● LA CONSIGNE
D'après le texte à lire, à qui la commission prévue par le projet de nouvelle loi de l'enseignement supérieur est-elle directement subordonnée ? Répondez en quelques mots, s'il vous plaît.

● TEXTE À LIRE
━━━━

Pourquoi et par qui la CNATDCU est-elle aujourd’hui menacée ? À quoi faut-il s’attendre dans les semaines ou les mois qui viennent ?

Dans le projet de la nouvelle loi de l’enseignement supérieur, le CNATCDU est remplacé par une commission directement subordonnée au ministre de l’Éducation Nationale qui vérifiera seulement les plaintes concernant des plagiats sans analyser systématiquement la qualité et l’authenticité de toutes les thèses et toutes les HDR. Cet attribut revient désormais à chaque université qui octroie ces titres.

Le risque est grand de voir proliférer des groupes d’intérêts politico-universitaires locaux et se constituer une industrie de thèses de basse qualité et plagiées.

━━━━

● DONNÉES
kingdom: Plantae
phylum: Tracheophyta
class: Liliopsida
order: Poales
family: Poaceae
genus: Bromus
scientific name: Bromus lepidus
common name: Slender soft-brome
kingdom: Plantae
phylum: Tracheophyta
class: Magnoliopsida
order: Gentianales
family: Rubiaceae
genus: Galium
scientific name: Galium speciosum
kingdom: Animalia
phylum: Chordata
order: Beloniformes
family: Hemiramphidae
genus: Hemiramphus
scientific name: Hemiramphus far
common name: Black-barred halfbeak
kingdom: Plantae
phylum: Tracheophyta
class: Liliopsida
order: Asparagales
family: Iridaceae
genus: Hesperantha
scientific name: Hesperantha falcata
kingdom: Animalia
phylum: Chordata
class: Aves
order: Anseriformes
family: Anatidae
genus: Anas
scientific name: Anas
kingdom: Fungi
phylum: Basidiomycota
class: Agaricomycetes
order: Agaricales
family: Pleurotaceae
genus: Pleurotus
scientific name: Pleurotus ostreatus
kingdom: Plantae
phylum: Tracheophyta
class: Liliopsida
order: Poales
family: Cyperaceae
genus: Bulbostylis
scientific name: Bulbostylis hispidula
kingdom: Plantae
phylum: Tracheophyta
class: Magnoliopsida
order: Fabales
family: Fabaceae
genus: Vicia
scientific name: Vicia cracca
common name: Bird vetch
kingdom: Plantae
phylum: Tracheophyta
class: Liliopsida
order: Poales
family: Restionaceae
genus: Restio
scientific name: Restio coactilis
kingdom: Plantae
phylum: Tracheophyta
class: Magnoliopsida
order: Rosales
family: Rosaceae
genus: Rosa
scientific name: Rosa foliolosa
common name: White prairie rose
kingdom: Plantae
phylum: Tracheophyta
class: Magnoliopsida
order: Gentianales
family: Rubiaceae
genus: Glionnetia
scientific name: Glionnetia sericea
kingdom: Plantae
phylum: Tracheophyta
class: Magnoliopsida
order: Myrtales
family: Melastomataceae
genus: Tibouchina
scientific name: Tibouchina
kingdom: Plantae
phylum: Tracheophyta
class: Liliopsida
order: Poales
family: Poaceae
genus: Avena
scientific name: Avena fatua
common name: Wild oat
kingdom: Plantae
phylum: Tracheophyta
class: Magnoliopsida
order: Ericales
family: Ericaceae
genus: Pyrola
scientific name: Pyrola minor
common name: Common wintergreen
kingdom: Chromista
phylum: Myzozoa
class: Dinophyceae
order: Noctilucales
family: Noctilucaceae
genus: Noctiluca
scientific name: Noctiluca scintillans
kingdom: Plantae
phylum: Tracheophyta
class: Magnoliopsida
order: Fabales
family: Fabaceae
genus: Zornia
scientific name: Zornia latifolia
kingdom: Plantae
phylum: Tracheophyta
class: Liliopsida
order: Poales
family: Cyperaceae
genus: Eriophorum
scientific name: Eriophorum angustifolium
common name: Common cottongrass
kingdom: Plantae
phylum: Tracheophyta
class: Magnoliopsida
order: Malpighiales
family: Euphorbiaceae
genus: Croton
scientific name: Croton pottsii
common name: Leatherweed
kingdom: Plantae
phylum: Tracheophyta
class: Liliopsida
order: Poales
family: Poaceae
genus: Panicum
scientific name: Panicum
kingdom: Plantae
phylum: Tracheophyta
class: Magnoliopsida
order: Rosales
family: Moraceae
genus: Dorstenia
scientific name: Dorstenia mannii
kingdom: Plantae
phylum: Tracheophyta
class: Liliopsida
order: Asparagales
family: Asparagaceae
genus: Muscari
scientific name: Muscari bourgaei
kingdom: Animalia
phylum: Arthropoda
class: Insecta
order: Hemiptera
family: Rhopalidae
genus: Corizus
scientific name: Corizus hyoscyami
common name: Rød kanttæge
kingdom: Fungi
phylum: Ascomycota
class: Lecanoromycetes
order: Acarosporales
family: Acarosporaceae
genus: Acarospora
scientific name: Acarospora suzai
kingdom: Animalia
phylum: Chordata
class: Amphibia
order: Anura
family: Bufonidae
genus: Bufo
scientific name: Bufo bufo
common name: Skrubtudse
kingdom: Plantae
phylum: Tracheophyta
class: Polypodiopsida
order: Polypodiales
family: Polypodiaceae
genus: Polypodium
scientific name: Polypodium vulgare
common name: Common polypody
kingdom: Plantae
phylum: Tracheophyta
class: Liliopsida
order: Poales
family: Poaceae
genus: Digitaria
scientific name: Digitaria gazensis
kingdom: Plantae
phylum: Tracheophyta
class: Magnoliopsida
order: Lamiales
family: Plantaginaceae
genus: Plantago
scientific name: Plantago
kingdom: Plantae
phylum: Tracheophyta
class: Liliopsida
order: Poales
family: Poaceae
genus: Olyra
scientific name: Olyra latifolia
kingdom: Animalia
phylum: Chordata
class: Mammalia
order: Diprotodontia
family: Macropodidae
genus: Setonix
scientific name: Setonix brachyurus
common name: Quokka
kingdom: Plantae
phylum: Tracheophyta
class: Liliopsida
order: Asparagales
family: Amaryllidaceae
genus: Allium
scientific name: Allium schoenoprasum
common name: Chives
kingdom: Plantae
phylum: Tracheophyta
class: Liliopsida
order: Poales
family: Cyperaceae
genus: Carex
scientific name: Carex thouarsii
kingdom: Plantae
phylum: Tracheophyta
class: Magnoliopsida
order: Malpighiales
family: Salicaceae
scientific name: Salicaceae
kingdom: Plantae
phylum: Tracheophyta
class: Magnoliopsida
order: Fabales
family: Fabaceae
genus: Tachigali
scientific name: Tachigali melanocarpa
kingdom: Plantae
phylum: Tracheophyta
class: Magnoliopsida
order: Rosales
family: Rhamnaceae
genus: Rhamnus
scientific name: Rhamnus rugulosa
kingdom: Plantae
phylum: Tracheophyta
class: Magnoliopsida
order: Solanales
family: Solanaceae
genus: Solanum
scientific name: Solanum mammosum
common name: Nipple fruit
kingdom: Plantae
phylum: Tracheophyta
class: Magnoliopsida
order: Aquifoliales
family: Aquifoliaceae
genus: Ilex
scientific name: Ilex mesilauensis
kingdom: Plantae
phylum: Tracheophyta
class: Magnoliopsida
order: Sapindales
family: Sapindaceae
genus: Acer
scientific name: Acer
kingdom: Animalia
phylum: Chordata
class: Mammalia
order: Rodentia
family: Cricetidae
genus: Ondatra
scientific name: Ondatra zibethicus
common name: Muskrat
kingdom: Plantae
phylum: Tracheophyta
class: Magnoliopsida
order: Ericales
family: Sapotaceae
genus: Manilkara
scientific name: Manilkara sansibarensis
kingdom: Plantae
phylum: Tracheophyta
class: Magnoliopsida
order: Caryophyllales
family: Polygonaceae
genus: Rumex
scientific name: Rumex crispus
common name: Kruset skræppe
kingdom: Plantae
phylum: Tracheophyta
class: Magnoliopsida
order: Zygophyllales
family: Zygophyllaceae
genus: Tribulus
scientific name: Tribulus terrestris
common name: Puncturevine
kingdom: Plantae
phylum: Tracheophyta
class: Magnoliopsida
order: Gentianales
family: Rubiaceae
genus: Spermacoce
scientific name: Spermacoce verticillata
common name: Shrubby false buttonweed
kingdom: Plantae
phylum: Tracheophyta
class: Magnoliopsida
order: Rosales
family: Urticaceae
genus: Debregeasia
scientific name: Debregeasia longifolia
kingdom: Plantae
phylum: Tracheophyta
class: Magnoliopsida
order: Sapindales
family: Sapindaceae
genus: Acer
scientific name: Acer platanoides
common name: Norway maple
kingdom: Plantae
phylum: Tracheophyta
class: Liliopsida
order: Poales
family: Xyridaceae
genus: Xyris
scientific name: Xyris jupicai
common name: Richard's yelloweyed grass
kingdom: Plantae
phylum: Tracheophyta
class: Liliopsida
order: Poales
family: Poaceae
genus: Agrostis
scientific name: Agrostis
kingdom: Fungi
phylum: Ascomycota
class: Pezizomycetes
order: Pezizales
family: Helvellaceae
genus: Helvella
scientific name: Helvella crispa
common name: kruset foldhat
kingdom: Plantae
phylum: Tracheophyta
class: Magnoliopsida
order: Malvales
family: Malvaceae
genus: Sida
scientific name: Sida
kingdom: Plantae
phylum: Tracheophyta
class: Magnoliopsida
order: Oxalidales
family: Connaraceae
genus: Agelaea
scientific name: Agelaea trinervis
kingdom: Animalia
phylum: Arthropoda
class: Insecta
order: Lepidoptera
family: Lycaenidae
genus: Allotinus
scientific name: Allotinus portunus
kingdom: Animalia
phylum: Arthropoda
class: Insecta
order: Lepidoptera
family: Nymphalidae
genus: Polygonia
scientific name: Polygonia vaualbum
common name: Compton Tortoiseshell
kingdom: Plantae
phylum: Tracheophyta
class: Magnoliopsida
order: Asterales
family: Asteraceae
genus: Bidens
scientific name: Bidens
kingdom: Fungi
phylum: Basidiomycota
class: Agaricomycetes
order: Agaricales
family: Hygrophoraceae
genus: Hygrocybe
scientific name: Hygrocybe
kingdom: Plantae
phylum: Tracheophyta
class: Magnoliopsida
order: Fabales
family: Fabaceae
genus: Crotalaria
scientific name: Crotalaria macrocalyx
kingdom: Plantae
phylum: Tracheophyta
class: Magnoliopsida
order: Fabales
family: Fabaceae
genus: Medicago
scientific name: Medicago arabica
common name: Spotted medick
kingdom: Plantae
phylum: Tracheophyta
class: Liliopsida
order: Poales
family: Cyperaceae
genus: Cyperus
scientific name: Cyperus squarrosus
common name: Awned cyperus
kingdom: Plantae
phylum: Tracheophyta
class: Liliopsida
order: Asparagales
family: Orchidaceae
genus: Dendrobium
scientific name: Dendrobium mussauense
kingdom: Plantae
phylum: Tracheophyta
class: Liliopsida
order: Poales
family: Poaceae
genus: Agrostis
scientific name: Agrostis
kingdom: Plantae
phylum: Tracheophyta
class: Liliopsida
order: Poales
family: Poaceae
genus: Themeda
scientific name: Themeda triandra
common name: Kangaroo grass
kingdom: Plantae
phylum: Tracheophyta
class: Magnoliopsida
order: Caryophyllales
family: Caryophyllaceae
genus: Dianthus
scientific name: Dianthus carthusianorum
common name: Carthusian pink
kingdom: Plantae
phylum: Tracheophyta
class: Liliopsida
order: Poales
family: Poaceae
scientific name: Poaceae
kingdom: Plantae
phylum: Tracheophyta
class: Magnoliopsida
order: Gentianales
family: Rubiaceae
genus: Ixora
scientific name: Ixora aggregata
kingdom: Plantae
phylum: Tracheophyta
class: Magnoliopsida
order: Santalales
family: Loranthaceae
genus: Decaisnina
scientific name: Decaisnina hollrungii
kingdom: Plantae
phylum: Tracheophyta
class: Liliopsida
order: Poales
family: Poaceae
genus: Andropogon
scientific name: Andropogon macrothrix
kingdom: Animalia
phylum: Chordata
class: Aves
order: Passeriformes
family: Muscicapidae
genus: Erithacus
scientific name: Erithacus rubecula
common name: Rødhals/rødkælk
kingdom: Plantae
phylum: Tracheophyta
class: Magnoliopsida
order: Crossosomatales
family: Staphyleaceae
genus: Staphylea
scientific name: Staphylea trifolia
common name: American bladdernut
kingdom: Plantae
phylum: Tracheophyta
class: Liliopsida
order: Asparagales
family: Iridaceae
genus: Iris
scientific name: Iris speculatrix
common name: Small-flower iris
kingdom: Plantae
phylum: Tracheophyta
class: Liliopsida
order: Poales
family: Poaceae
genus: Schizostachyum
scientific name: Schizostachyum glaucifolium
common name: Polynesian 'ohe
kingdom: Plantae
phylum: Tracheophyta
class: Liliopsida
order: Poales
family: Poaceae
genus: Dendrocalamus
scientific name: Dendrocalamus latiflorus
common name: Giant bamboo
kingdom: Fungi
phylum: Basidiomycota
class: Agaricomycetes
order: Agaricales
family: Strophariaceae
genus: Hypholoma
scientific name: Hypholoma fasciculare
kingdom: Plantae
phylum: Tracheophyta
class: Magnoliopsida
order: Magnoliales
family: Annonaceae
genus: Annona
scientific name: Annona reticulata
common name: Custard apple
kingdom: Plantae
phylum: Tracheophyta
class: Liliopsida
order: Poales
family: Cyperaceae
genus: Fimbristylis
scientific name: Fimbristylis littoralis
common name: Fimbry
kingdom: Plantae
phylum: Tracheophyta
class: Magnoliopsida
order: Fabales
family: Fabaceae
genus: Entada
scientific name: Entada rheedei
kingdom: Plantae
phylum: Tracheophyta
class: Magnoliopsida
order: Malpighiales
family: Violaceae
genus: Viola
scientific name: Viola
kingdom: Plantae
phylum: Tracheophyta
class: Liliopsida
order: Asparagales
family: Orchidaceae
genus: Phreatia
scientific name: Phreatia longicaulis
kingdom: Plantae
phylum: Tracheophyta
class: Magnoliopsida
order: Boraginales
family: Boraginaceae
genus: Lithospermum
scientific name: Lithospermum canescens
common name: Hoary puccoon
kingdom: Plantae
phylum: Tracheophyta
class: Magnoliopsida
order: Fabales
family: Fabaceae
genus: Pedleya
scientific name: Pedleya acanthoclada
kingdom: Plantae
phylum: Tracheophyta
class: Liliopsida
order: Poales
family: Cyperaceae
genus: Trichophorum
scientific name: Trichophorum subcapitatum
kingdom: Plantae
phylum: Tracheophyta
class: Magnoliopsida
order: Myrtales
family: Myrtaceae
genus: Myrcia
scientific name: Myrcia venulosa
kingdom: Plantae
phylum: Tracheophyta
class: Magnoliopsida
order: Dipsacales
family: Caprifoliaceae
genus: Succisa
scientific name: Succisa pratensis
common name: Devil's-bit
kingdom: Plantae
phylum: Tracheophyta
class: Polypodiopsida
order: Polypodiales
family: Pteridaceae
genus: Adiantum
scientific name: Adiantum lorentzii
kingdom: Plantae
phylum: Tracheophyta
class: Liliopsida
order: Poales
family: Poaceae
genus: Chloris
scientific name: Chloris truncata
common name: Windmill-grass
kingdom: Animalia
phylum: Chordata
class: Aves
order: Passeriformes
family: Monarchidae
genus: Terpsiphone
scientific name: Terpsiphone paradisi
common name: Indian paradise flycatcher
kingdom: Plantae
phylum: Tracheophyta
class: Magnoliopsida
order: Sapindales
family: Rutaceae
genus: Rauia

━━━━

● EXERCICE TERMINÉ
Au ministre de l'Éducation Nationale.